Celles en relation « sans attache » dont le partenaire a retiré le condom se sentent coupables de s’être mises dans une situation « à risque », ou encore de ne pas avoir vérifié que le condom était bien mis.  

« La première affaire que je me suis dite c’était, bon t’sais, « comme c’est à toi de ne pas t’être rendue là, pis c’est à toi de pas avoir des comportements à risque de même » […], je me suis dit à moi « bon, t’sais, ça t’apprendra à pas agir de même ». » (Une participante)
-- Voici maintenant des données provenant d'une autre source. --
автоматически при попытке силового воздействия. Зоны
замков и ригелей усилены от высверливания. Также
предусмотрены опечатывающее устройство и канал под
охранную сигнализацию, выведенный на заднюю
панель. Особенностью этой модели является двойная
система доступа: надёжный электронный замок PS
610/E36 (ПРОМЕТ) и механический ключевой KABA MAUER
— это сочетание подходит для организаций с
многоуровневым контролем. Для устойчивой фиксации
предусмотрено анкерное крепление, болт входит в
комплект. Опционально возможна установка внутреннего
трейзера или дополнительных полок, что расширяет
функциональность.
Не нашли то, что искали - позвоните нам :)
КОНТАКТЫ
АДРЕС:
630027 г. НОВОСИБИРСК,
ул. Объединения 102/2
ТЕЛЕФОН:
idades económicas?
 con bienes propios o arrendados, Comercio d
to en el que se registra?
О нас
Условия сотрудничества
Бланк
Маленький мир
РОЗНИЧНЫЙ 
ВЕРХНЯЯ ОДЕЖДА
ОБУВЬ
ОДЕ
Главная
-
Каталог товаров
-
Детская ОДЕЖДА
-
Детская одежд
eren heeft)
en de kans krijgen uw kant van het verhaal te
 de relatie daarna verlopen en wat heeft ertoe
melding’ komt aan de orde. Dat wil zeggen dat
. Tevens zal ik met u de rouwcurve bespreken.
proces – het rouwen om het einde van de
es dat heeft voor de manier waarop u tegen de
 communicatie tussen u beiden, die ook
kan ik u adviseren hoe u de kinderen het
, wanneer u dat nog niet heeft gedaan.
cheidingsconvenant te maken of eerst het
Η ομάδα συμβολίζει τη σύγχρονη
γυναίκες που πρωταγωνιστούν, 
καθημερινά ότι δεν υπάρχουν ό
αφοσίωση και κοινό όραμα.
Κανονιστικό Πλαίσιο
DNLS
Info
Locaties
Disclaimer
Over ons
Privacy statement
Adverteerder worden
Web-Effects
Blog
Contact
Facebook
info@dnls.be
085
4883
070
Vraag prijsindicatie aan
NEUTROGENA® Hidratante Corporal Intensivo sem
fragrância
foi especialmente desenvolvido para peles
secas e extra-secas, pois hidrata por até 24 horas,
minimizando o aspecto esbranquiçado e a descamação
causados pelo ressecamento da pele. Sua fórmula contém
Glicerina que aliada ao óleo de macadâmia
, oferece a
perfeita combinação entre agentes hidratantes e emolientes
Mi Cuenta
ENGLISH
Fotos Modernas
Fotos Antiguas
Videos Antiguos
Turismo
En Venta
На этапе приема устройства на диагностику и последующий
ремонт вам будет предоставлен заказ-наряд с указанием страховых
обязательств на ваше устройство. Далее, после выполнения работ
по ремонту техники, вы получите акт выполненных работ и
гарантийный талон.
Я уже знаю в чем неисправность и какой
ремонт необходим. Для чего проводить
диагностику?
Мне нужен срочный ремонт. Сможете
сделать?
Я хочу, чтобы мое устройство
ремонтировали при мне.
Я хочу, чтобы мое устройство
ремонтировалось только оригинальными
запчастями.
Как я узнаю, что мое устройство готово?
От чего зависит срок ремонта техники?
Ce qui différencie les femmes en couple ? Elles ont plus de difficulté à reconnaître la présence de coercition reproductive, puisque les sentiments amoureux les empêchent d’identifier les gestes comme étant de la violence. 

Des impacts sur la vie sexuelle qui perdurent

À ces conséquences psychologiques s’ajoutent des effets sur la vie sexuelle et reproductive, comme la crainte de tomber enceinte ou de contracter une ITSS. 

« J’ai commencé à ressentir un genre de détresse un peu psychologique par rapport à ma santé […]. Et cette détresse n’est pas partie encore aujourd’hui, parce que ça fait un mois et demi, et le VIH et d’autres maladies comme ça, ça peut prendre jusqu’à deux mois, deux mois et demi avant de se déclarer. Fait que là, je fais des tests chaque mois et je ne sais pas si je suis malade, t’sais. » (Une participante)

Certaines femmes ressentent une baisse de désir ou de plaisir sexuel, voire une méfiance vis-à-vis des hommes. D’autres, en couple au moment de l’évènement, se désintéressent de leur partenaire.  

« Ça a tué l’érotisme entre nous deux de A à Z, ça oui […]. En fait, j’avais un dégoût pour cette personne-là. Lui pis moi, on avait une attirance l’un envers l’autre, pis ça l’a comme enlevé tout ça en fait. Ça l’a dé-érotisé de ma tête. » (Une participante)

Tableau 1. Les conséquences rapportées selon le type de coercition reproductive vécu (Source : Lévesque et al., 2021)

Reconnaître son statut de victime

La coercition reproductive sort peu à peu de l’ombre, mais demeure méconnue malgré ses conséquences sur la santé et le bien-être des femmes qui en sont victimes. Les chercheuses soulignent non seulement l’importance de les conscientiser, mais aussi de sensibiliser les hommes à la notion de consentement, puisque ceux-ci n’ont pas toujours conscience de la gravité de leurs gestes. 

Comme la coercition reproductive augmente les risques de vivre une grossesse non planifiée et de contracter une ITSS, il serait pertinent que le personnel médical et les intervenants soient davantage renseignés sur le sujet et aient des ressources à leur disposition pour pouvoir mieux aider les victimes. Pour leur faciliter la tâche, les autrices ont mis sur pied un guide d’intervention à leur intention comprenant des stratégies pour mieux dépister la coercition reproductive et intervenir de manière adaptée.